Hundreds of people have spent the night away from their homes after five inches of snow brought chaos to Cornwall.
About 1,000 motorists had been trapped on Bodmin Moor but police say all had managed to move off or find a bed.
Many children were stuck in their schools for much of the evening and some were forced to stay in friends or teachers' homes.
Seven military aircraft have been on standby and heavy lifting vehicles have been brought in to move abandoned cars.
The Territorial Army has been asked to help people from their vehicles and helicopters carrying blankets were also flying to the area.
About 500 vehicles, including coaches, were stuck on the A30 between Kennards House and Bodmin near to Jamaica Inn.
Devon and Cornwall Police said the A30 eastbound has reopened and was "passable with extreme caution", but the westbound carriageway remained closed.
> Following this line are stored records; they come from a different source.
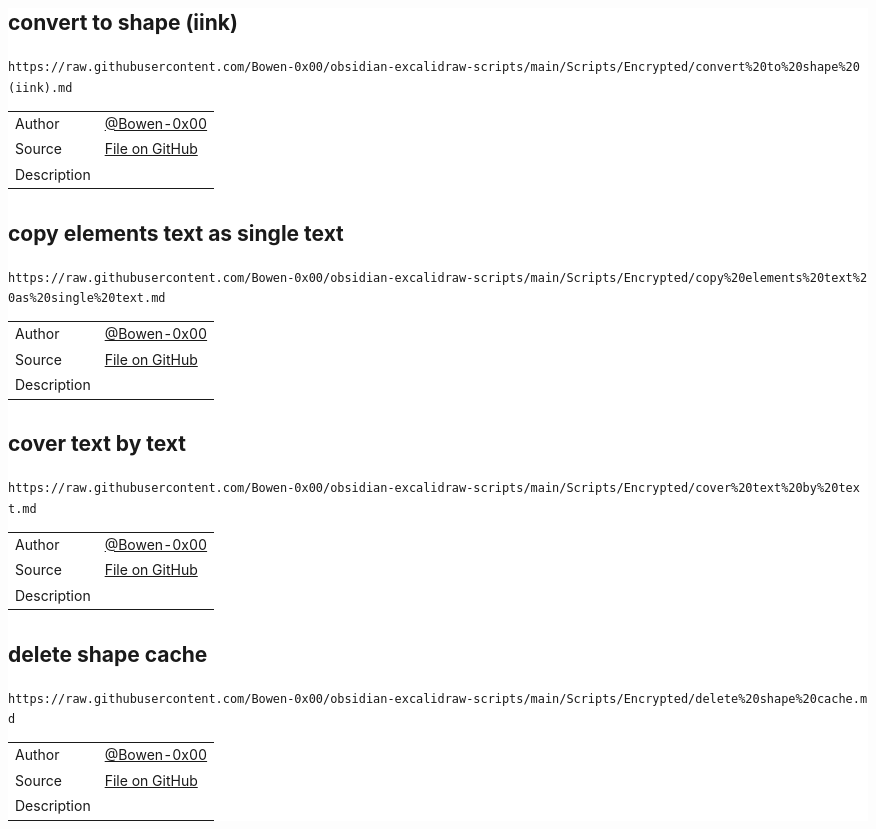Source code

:## convert to shape (iink)

```excalidraw-script-install
https://raw.githubusercontent.com/Bowen-0x00/obsidian-excalidraw-scripts/main/Scripts/Encrypted/convert%20to%20shape%20(iink).md
```
<table><tr valign='top'><td class="label">Author</td><td class="data"><a href='https://github.com/Bowen-0x00'>@Bowen-0x00</a></td></tr><tr valign='top'><td class="label">Source</td><td class="data"><a href='https://raw.githubusercontent.com/Bowen-0x00/obsidian-excalidraw-scripts/main/Scripts/Encrypted/convert%20to%20shape%20(iink).md'>File on GitHub</a></td></tr><tr valign='top'><td class="label">Description</td>
<td class="data">
</td></tr></table>

## copy elements text as single text

```excalidraw-script-install
https://raw.githubusercontent.com/Bowen-0x00/obsidian-excalidraw-scripts/main/Scripts/Encrypted/copy%20elements%20text%20as%20single%20text.md
```
<table><tr valign='top'><td class="label">Author</td><td class="data"><a href='https://github.com/Bowen-0x00'>@Bowen-0x00</a></td></tr><tr valign='top'><td class="label">Source</td><td class="data"><a href='https://raw.githubusercontent.com/Bowen-0x00/obsidian-excalidraw-scripts/main/Scripts/Encrypted/copy%20elements%20text%20as%20single%20text.md'>File on GitHub</a></td></tr><tr valign='top'><td class="label">Description</td>
<td class="data">
</td></tr></table>

## cover text by text

```excalidraw-script-install
https://raw.githubusercontent.com/Bowen-0x00/obsidian-excalidraw-scripts/main/Scripts/Encrypted/cover%20text%20by%20text.md
```
<table><tr valign='top'><td class="label">Author</td><td class="data"><a href='https://github.com/Bowen-0x00'>@Bowen-0x00</a></td></tr><tr valign='top'><td class="label">Source</td><td class="data"><a href='https://raw.githubusercontent.com/Bowen-0x00/obsidian-excalidraw-scripts/main/Scripts/Encrypted/cover%20text%20by%20text.md'>File on GitHub</a></td></tr><tr valign='top'><td class="label">Description</td>
<td class="data">
</td></tr></table>

## delete shape cache

```excalidraw-script-install
https://raw.githubusercontent.com/Bowen-0x00/obsidian-excalidraw-scripts/main/Scripts/Encrypted/delete%20shape%20cache.md
```
<table><tr valign='top'><td class="label">Author</td><td class="data"><a href='https://github.com/Bowen-0x00'>@Bowen-0x00</a></td></tr><tr valign='top'><td class="label">Source</td><td class="data"><a href='https://raw.githubusercontent.com/Bowen-0x00/obsidian-excalidraw-scripts/main/Scripts/Encrypted/delete%20shape%20cache.md'>File on GitHub</a></td></tr><tr valign='top'><td class="label">Description</td>
<td class="data">
</td></tr></table>
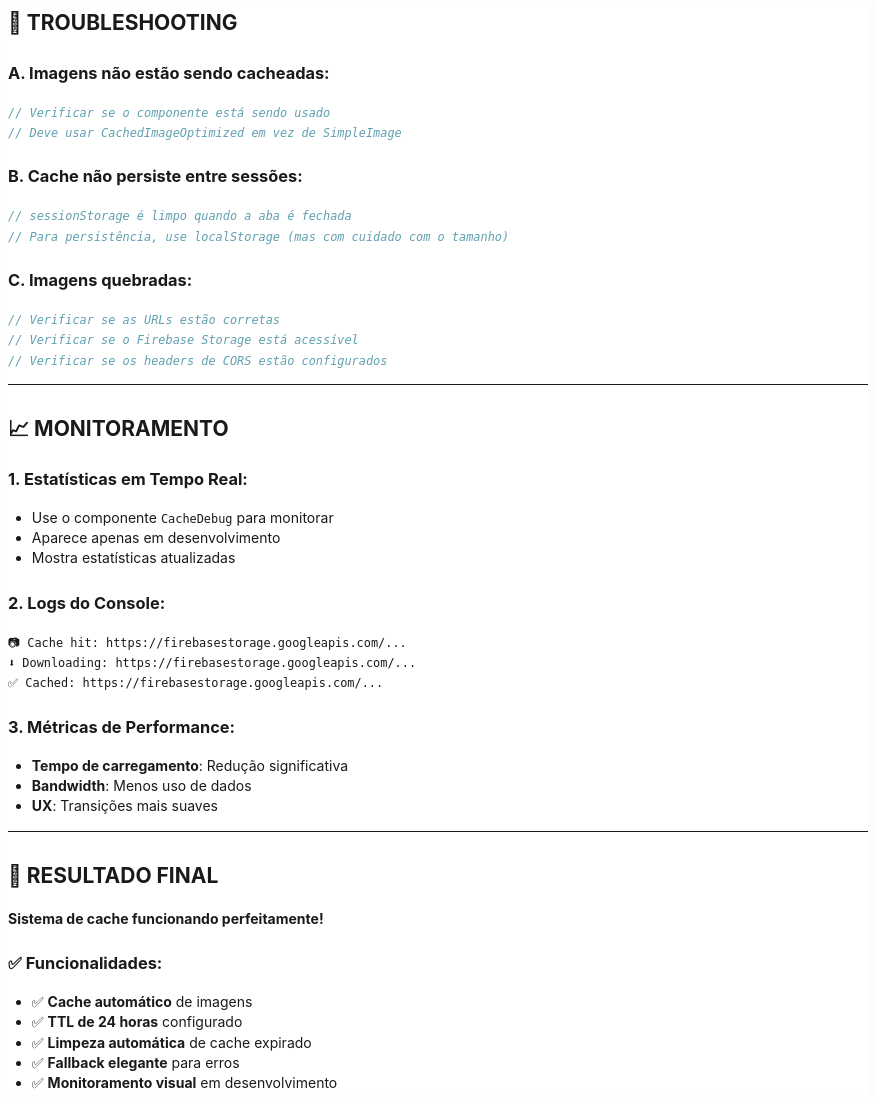 
## 🚨 **TROUBLESHOOTING**

### **A. Imagens não estão sendo cacheadas:**
```javascript
// Verificar se o componente está sendo usado
// Deve usar CachedImageOptimized em vez de SimpleImage
```

### **B. Cache não persiste entre sessões:**
```javascript
// sessionStorage é limpo quando a aba é fechada
// Para persistência, use localStorage (mas com cuidado com o tamanho)
```

### **C. Imagens quebradas:**
```javascript
// Verificar se as URLs estão corretas
// Verificar se o Firebase Storage está acessível
// Verificar se os headers de CORS estão configurados
```

---

## 📈 **MONITORAMENTO**

### **1. Estatísticas em Tempo Real:**
- Use o componente `CacheDebug` para monitorar
- Aparece apenas em desenvolvimento
- Mostra estatísticas atualizadas

### **2. Logs do Console:**
```
📷 Cache hit: https://firebasestorage.googleapis.com/...
⬇️ Downloading: https://firebasestorage.googleapis.com/...
✅ Cached: https://firebasestorage.googleapis.com/...
```

### **3. Métricas de Performance:**
- **Tempo de carregamento**: Redução significativa
- **Bandwidth**: Menos uso de dados
- **UX**: Transições mais suaves

---

## 🎉 **RESULTADO FINAL**

**Sistema de cache funcionando perfeitamente!**

### **✅ Funcionalidades:**
- ✅ **Cache automático** de imagens
- ✅ **TTL de 24 horas** configurado
- ✅ **Limpeza automática** de cache expirado
- ✅ **Fallback elegante** para erros
- ✅ **Monitoramento visual** em desenvolvimento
The A390 was still blocked, but the A38 has reopened, police said.
Inspector Sean Pepper, of Devon and Cornwall Police, said everyone has been rescued from Bodmin Moor and 20 vehicles were left abandoned on the A30.
"The area has been swept with thermal imaging and we believe no one is left in any vehicles left abandoned on the road," added Mr Pepper.
A Ministry of Defence spokeswoman said: "As part of the joint effort between the RAF and the Navy, two helicopters carrying blankets are being sent from St Mawgen to Bodmin where a centre has been made available for drivers stuck in the snow."
More than 100 people were taken by coach to the Wadebridge Leisure Centre and 350 people were expected to sleep at the Dragon Leisure Centre, in Bodmin.
There were no reports of anyone being injured although many drivers were angry and frustrated.
Many children were trapped at school during the evening.
But a spokeswoman for Cornwall County Council said: "We won't have any children sleeping in schools tonight.
"They have either been able to get home or they are staying with friends locally, or in one case in a local hotel."
More than 300 pupils from one school, Treviglas Community College in Newquay, were rescued by tractors and four wheel drives by friends and family after becoming snowed in.
Fifteen pupils, aged 15 to 18, are spending the night in nearby hotel The Grantham Astor, along with three stranded teachers.
Deputy head teacher Malcolm Broad said: "They are the older students. We have managed to get most of the younger students home."
Cornwall's Eden Project has been closed
The Royal Cornwall Hospital in Truro put out an urgent call for nurses, midwives and health care assistants to cover shifts overnight and on Saturday.
The NHS has asked the public only to contact hospitals in emergencies and use NHS Direct wherever possible.
The Eden Project was forced to close for the first time. Newquay Airport was also closed as were more than 70 schools across Devon and Cornwall.
Rail services on the Par to Newquay branch line were suspended while fallen trees blocked one of the two tracks, causing delays to First Great Western services between London Paddington and Penzance.